[Items from a dataset]
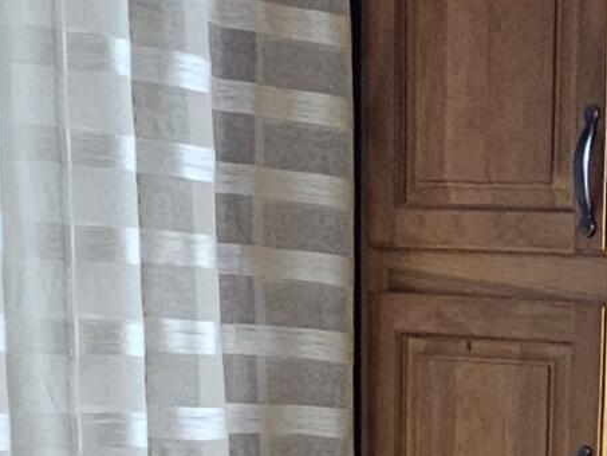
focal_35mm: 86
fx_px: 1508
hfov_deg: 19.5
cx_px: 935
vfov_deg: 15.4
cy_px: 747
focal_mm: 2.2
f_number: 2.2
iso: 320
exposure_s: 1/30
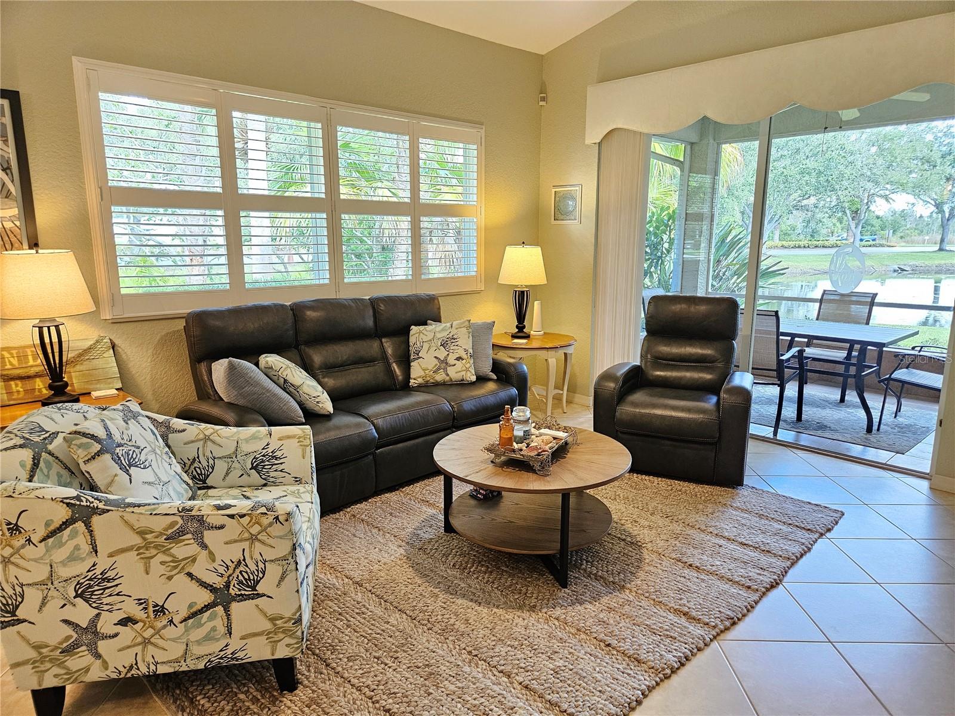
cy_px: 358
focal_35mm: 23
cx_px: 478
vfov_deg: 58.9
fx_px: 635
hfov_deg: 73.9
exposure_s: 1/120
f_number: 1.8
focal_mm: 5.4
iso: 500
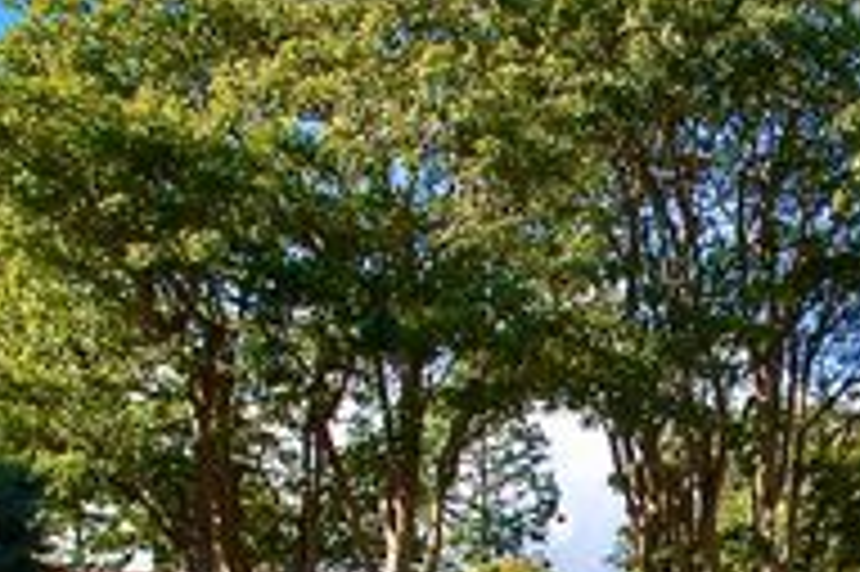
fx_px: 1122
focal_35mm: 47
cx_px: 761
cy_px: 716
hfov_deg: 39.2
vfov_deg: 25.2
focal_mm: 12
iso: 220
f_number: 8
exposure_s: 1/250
==
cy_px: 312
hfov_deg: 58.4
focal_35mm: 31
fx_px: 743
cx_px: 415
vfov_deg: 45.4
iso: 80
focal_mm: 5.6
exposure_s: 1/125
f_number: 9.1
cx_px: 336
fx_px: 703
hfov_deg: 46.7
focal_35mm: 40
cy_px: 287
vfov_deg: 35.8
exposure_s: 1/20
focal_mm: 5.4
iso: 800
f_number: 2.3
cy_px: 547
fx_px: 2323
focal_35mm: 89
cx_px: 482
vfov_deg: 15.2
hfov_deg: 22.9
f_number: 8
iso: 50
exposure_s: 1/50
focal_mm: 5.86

[Your objective] Above are records; write out the lines from the one with "hfov_deg: 73.9" down to the one with "exposure_s: 1/250", exactly, leaving the pictures out.

[Response area]
hfov_deg: 73.9
exposure_s: 1/120
f_number: 1.8
focal_mm: 5.4
iso: 500
fx_px: 1122
focal_35mm: 47
cx_px: 761
cy_px: 716
hfov_deg: 39.2
vfov_deg: 25.2
focal_mm: 12
iso: 220
f_number: 8
exposure_s: 1/250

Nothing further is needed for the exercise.